A screen was up so I was unable to see the birth. I ended up with a 4th dress tear and too many stitches to count. Nevertheless I FINALLY had my baby boy. The OB asked Hubby if he wanted to cut the cord, Hubby agreed as started around the bed, the doctor then cut the cord himself filling me with panic that there was an emergency and that I was about to see my baby rushed out of the room. Finally, though, I got to hold my baby. Tiny little thing that he was. I was holding him and our doula announced his gender. He was laying on my breasts, and I let him slip back towards my feet and I thought I dropped him as I had no sensation below my chest. When the placenta was delivered; it was less than ½ the size it should have been and was also mid-shaped and “old” (that is it appeared older than it should have if I was well past my EDD).
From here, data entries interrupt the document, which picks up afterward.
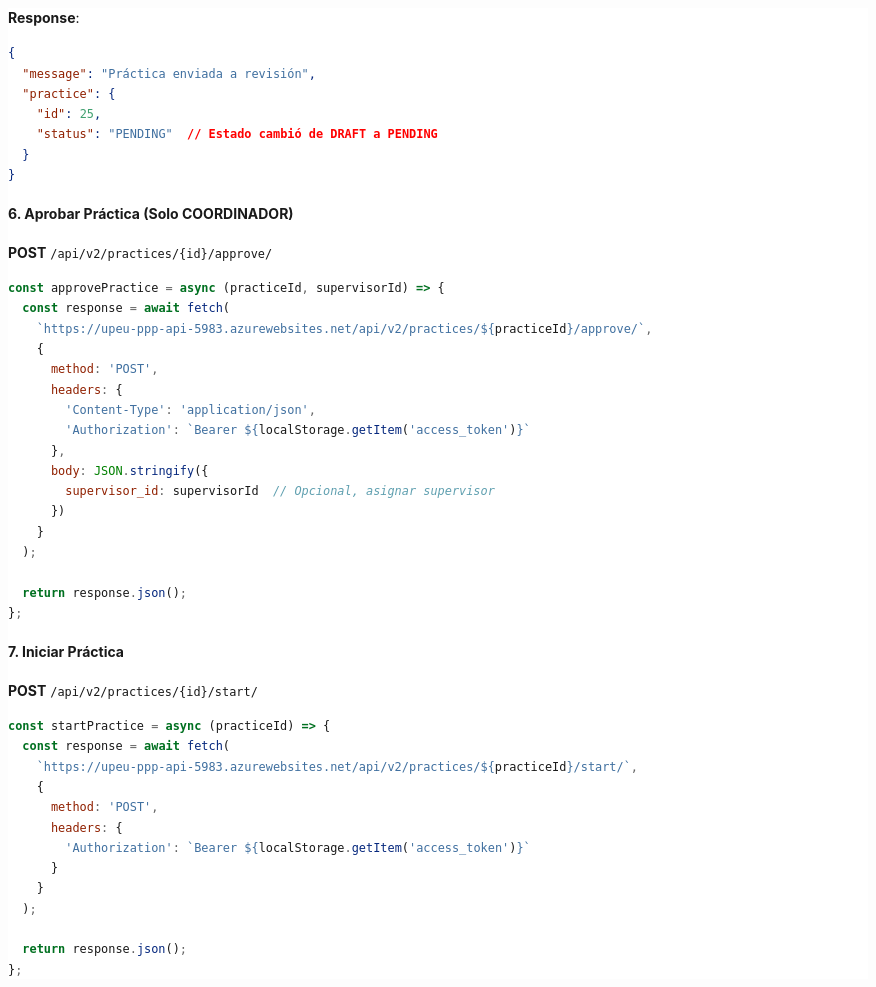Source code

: **Response**:
```json
{
  "message": "Práctica enviada a revisión",
  "practice": {
    "id": 25,
    "status": "PENDING"  // Estado cambió de DRAFT a PENDING
  }
}
```

#### 6. Aprobar Práctica (Solo COORDINADOR)

**POST** `/api/v2/practices/{id}/approve/`

```javascript
const approvePractice = async (practiceId, supervisorId) => {
  const response = await fetch(
    `https://upeu-ppp-api-5983.azurewebsites.net/api/v2/practices/${practiceId}/approve/`,
    {
      method: 'POST',
      headers: {
        'Content-Type': 'application/json',
        'Authorization': `Bearer ${localStorage.getItem('access_token')}`
      },
      body: JSON.stringify({
        supervisor_id: supervisorId  // Opcional, asignar supervisor
      })
    }
  );
  
  return response.json();
};
```

#### 7. Iniciar Práctica

**POST** `/api/v2/practices/{id}/start/`

```javascript
const startPractice = async (practiceId) => {
  const response = await fetch(
    `https://upeu-ppp-api-5983.azurewebsites.net/api/v2/practices/${practiceId}/start/`,
    {
      method: 'POST',
      headers: {
        'Authorization': `Bearer ${localStorage.getItem('access_token')}`
      }
    }
  );
  
  return response.json();
};
```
A little over 5 pounds, he went home at 5 pounds. He was so so tired; it was so hard to wake him to nurse. Poor little guy, I felt bad for him at the time, I feel bad for him even more so looking back in my memory. I had been up 44 hours and was so tired; I just wanted to be left to hold my baby. Hospital staff, at the mid point is there shift, did not seem to understand this at all. They wanted to bathe the baby and do this and that, we pushed off everything but the immediate care of me till ‘tomorrow’ after we got some rest.
We had our first boy; and a long road ahead of us to get nursing down, but we had a healthy happy tiny little boy.